Classical and Quantum Consistency of the DGP Model

TL;DR

This paper analyzes the classical and quantum consistency of the DGP model using the boundary effective action, confirming stability in most cases, identifying ghost issues in some cosmological solutions, and discussing quantum corrections and predictivity limits.

Contribution

It provides a comprehensive analysis of the DGP model's stability, quantum corrections, and proposes a specific counterterm choice to maintain predictivity and consistency.

Findings

The model is stable and ghost-free for most configurations.

Self-accelerating solutions exhibit ghost instabilities.
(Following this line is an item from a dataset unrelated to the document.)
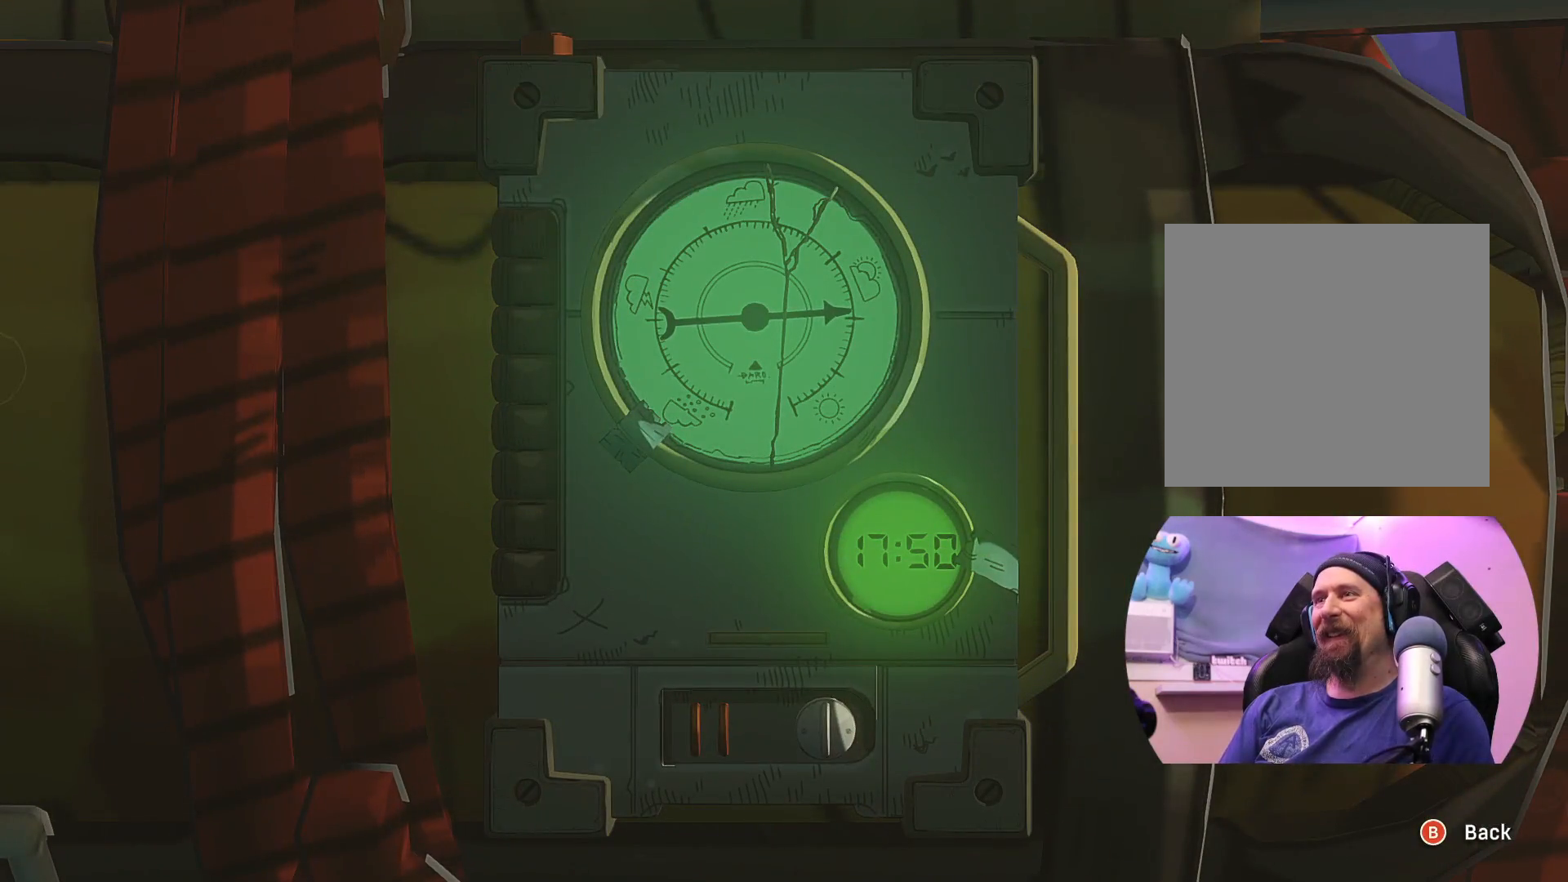
{"buttons": [], "left_stick": "center", "right_stick": "center", "events": []}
Quantum effects become significant below 1000 km, affecting predictivity.

Abstract

We study the Dvali-Gabadadze-Porrati model by the method of the boundary effective action. The truncation of this action to the bending mode \pi consistently describes physics in a wide range of regimes both at the classical and at the quantum level. The Vainshtein effect, which restores agreement with precise tests of general relativity, follows straightforwardly. We give a simple and general proof of stability, i.e. absence of ghosts in the fluctuations, valid for most of the relevant cases, like for instance the spherical source in asymptotically flat space. However we confirm that around certain interesting self-accelerating cosmological solutions there is a ghost. We consider the issue of quantum corrections. Around flat space \pi becomes strongly coupled below a macroscopic length of 1000 km, thus impairing the predictivity of the model. Indeed the tower of higher dimensional operators which is expected by a generic UV completion of the model limits predictivity at even larger length scales. We outline a non-generic but consistent choice of counterterms for which this disaster does not happen and for which the model remains calculable and successful in all the astrophysical situations of interest. By this choice, the extrinsic curvature K_{\mu\nu} acts roughly like a dilaton field controlling the strength of the interaction and the cut-off scale at each space-time point. At the surface of Earth the cutoff is \sim 1 cm but it is unlikely that the associated quantum effects be observable in table top experiments.